# Eighth Epistle of Sheba



## Arianwen (Jun 3, 2012)

There have been some interesting events in the Queendom lately. 

The first concerned a cat carrier. We have several of them – one large enough to carry two cats in comfort or one giant idiot. Personally I think that the servants should purchase a container lorry for the occasions when he needs to be transported – or, if they make them, a tiger carrier might be useful. 
One of the carriers is normally kept on the landing where it serves as a bed for those occasions when one of the rest of us want to sleep without the danger of being run into by a manic twin.

The appearance of a carrier downstairs usually means one of three things:
1.	Someone has to go to the vet. At the faintest possibility that it might be her, Tabitha disappears at a speed that would leave a cheetah panting. Becky on the other hand, fights both servants until they are panting and then only enters backwards whilst hissing curses. It is easy to get the giant idiot in – a few cat biscuits and he loses the little sense he has.
2.	We are about to get a new family member. A clear sign of this is either a new blanket or an old one that has been pre-scented by the cat who is about to join us.
3.	It is disappearing for a short while and will return smelling of a small dog. We have never seen this dog and we don’t really know why it keeps going in our carrier. Our dog cannot get more than her head inside so something must have happened to make this other dog shrink.
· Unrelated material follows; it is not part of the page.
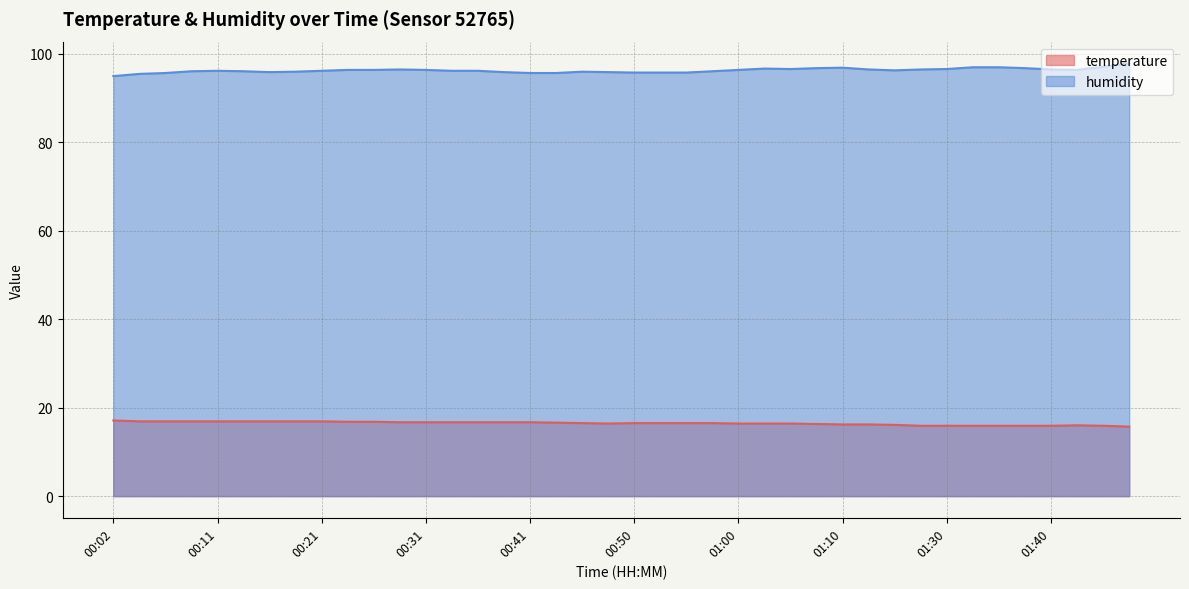

Which series has the largest range (max minus min)?

humidity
On this occasion it and the servants disappeared for several hours and when they returned, it was put out in the garden instead of being returned to its rightful place. One servant seemed to be washing the carrier and one seemed to be gingerly taking the blanket to the washing machine. We were not sure what was happening. 

When the carrier was returned indoors we were obliged to investigate. As a result of our investigations I can categorically state that it is impossible for nine cats to fit in the same carrier simultaneously so we had to take it in turns to investigate the interior or the exterior. 
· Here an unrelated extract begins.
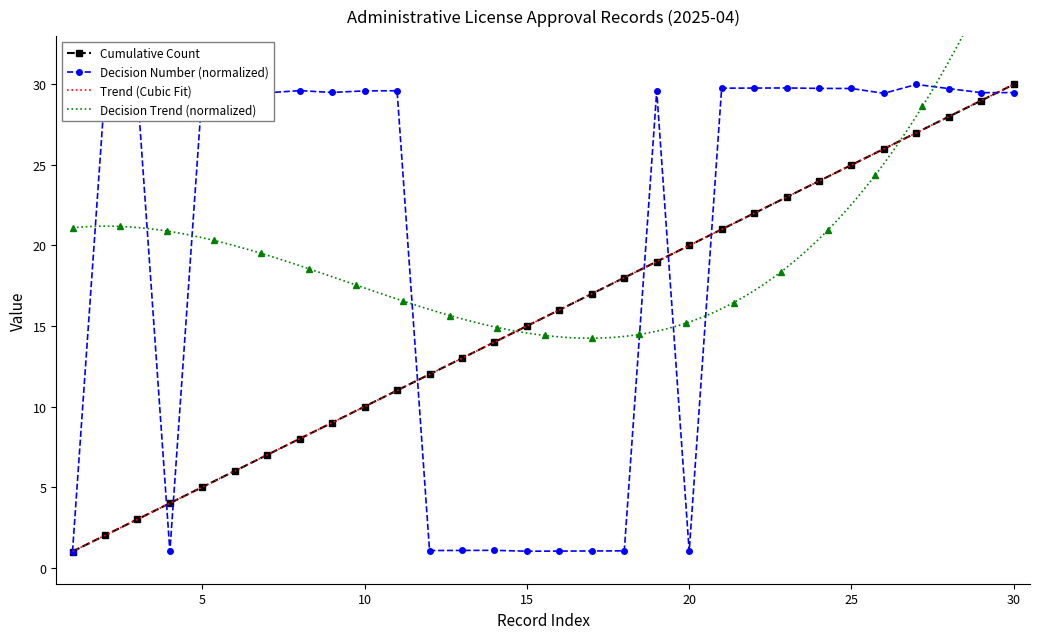

What is the lowest value of the Decision Number (normalized) series?

1.0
Under the overpowering scent of disinfectant, was the aroma of a strange cat. There was also the strong suspicion that she had vomited in our carrier. It is very bad manners to visit someone else’s carrier in order to be sick in it. 

There was a brief suspicion that the servants had gone mad and were kidnapping cats in order to release them in our garden but it turned out that they had actually delivered this cat from the Hotel where we all came from to someone else’s house for them. I hope they were paid suitably for being taxi drivers for a travel sick feline – a thousand cans of tuna sounds reasonable.

The other interesting event was what is called a “birthday”. These are not as good as a Christmas but they have a lot of merits. They are a celebration where one servant buys the other servant presents which are ultimately for us which is a very nice custom. 

On this occasion we were the recipients of a leopard spotted cat tower with lots of scratching posts, areas for lying down, a dangly ball and two things to hit that look like fur covered alien antennae and spring back quite dramatically. If you are really lucky you can see a twin being hit on the nose by one of them.

We now also have an equally spotty pyramid in which to curl up. The rest of us don’t have any problems but the giant idiot makes it turn upside down every time he gets in. If he had been an ancient Egyptian architect, heaven only knows what shape their pyramids would have ended up.

The royal dog has acquired a new hollow rubber ball that food can be put inside. Since she eats more quickly than...... than...... actually there isn’t ANYTHING that eats more quickly than our dog, it is a good idea. Otherwise she has ambitions to eat our food. She also has ambitions to eat the servants’ food, horse droppings, pea pods and the variety of litter that the servants no longer use. 

That is all I have time for at present. I have some ears to wash and they aren’t going to clean themselves.


----------



## 10cats2dogs (Jun 16, 2013)

Rofl! Awesome Pawsome!!:d


----------



## spirite (Jul 31, 2012)

Oh, I hadn't seen the new epistles! I just love reading these - they always put a smile on my face. One of these days, Sheba will need to post a video of Baz in the pyramid, showing us all what the ancient Egyptians would have done had they been his ancestors!


----------